O campus da Escola Superior de Agricul­tura “Luiz de Queiroz”, a Esalq/USP, em Piracicaba (SP), a mais famosa facul­da­de de engenharia agronômica do País e a quinta melhor do mundo em ciências agrárias, segundo o ranking da rede de mídia americana US News, tem um xerife atento a tudo o que ocorre ao seu redor.

Trata-se de Luiz Gus­tavo Nussio, engenheiro agrônomo há 30 anos, que está no cargo desde 2015. Nussio coman­da o mai­or campus da Universidade de São Paulo. São 3,8 mil hectares, 48% de toda a área da USP, onde estão 12 departamentos, 130 laboratórios, dois mil alunos e 246 professores, dos quais 157 doutores.

Ele é um crítico da universidade fechada sobre si mesma, gerando pouco impacto social. “Estamos atravessando um momento preocu­pan­te”, afirma o reitor. “Precisamos mudar a grade curricular das universidades inclusive na Esalq”, diz.

Nussio também critica a ban­ca­da ruralista e a falta de um projeto amplo para vender uma imagem positiva do agronegocio ao público urbano. “É fato que o setor tem sido defen­dido por ela, mas é um grupo que se apresenta bem conservador”, diz ele.

Neste mês, em que a Esalq/USP completa 116 anos, a DINHEIRO RURAL conversa com o reitor, que quer levar a agricultura a espaços inusitados, como a avenida Paulista, em São Paulo, símbolo máximo da vida cosmopolita das grandes cidades brasileiras.

DINHEIRO RURAL – A imagem do agronegócio continua muito ruim perante o público urbano?
LUIZ GUSTAVO NUSSIO – Quando se fala em agronegócio, a primeira expressão que vem à cabeça do cidadão urbano é agrotóxico. A segunda é risco ambiental e a terceira é trabalho escravo infantil.
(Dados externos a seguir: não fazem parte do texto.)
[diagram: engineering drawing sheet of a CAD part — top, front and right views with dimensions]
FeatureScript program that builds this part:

RURAL – Como reverter essa imagem negativa?
NUSSIO – É preciso uma ação mais efetiva no que se refere ao desenvolvimento de políticas para o agronegócio. A agropecuária do País precisa ser repaginada e o Brasil tem poucas lideranças para isso. Esses líderes, que são necessários, poderiam ser políticos ou acadêmicos. Nos últimos tempos, por exemplo, creio que o ministro da Agricultura Blairo Maggi tem sido uma referência de liderança. Mas ele compõe uma massa crítica de poucos.
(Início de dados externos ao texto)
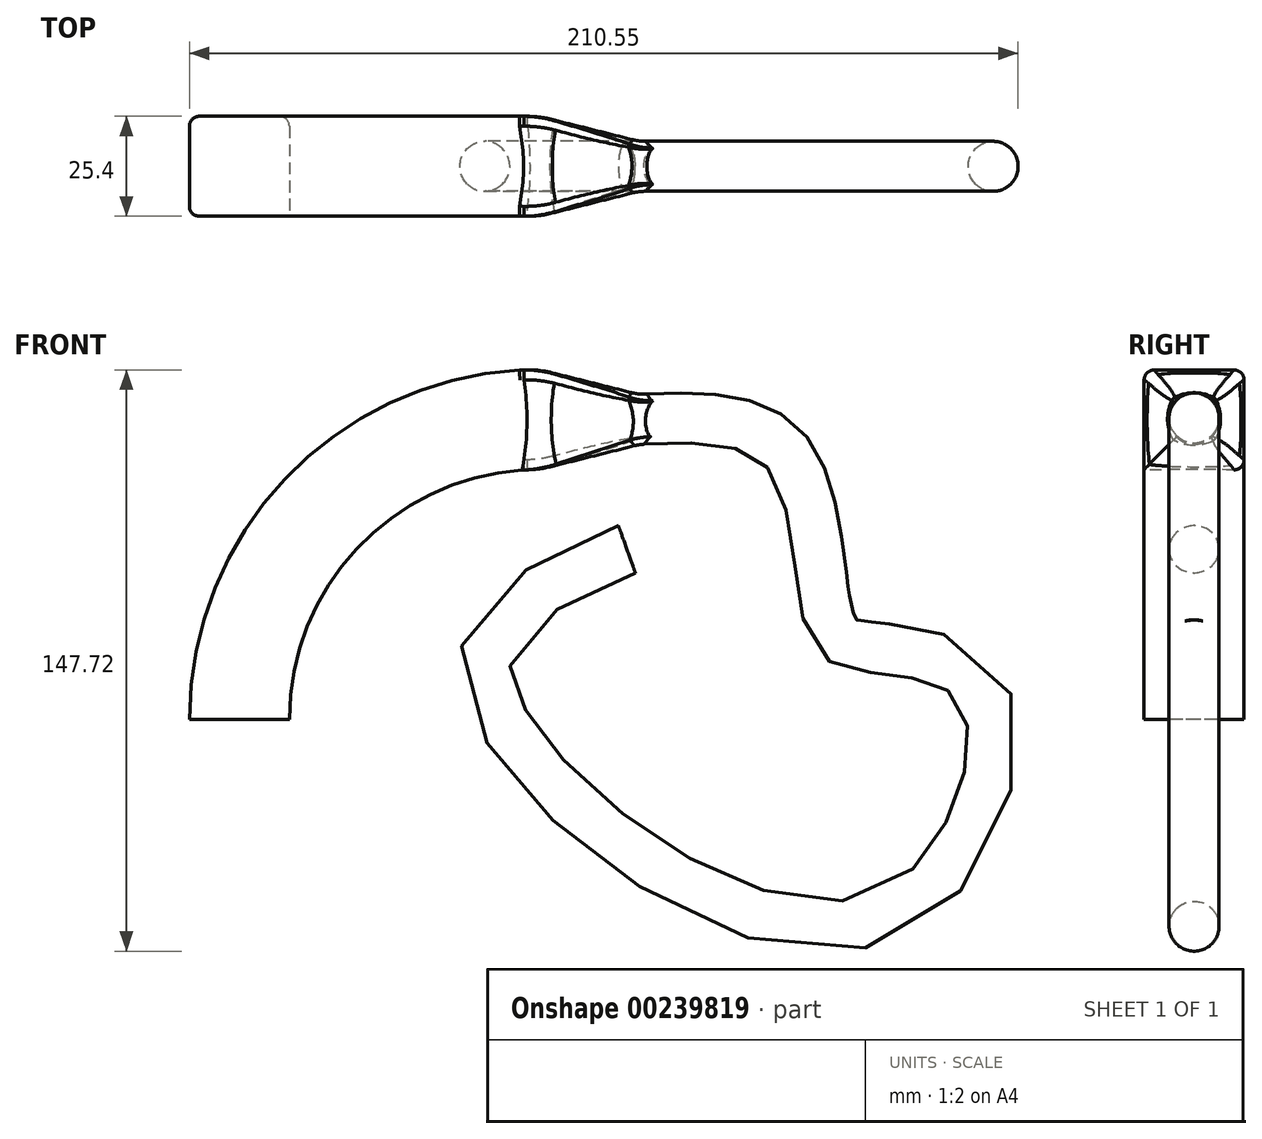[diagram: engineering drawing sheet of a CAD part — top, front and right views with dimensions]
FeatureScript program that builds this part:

RURAL – A bancada ruralista no Congresso Nacional não tem esse papel de liderar?
NUSSIO – É fato que o setor tem sido defendido por ela, mas é um grupo que se apresenta bem conservador. O discurso da bancada ruralista não ajuda a melhorar a imagem da agricultura. Quando ela se reúne para defender o setor, por exemplo, o foco principal é a busca por angariar vantagens. É isso que passa para a sociedade. E não é o que queremos. A defesa da agropecuária deve ser pelas suas virtudes.

RURAL – Quais seriam?
NUSSIO – Por exemplo, lembrar sempre ao País que neste ano só haverá crescimento da economia por causa da agropecuária. Se não for pelo setor, o resultado do PIB brasileiro certamente indicará estagnação econômica. Esse tipo de informação não re­­cebe o seu devido destaque. Temos de mostrar que o campo está garantindo o emprego e a renda de milhares de pessoas. Mas o que o empresário rural enfrenta é o contrário. Ele é visto como o vilão da história.

RURAL – Qual tem sido a contribuição da Esalq?
NUSSIO – Estamos traçando um projeto voltado para o público urbano. Queremos fazer com que um indivíduo, ao ir numa feira, por exemplo, perceba que lá houve a participação da Esalq. Que ele enxergue que, se não existíssemos, não haveria batata o ano inteiro.

RURAL – Como isso será feito?
NUSSIO – O projeto é montar em uma região central de São Paulo, uma vitrine permanente onde possamos contar a história da nossa agricultura. Uma espécie de horta vertical. Ela poderia ser montada, por exemplo, na avenida Paulista. Mas não pensamos em um lugar de compras, como existe no Japão. O lugar é para o cidadão urbano ouvir uma história sobre a agricultura e como ela é essencial para a sua vida.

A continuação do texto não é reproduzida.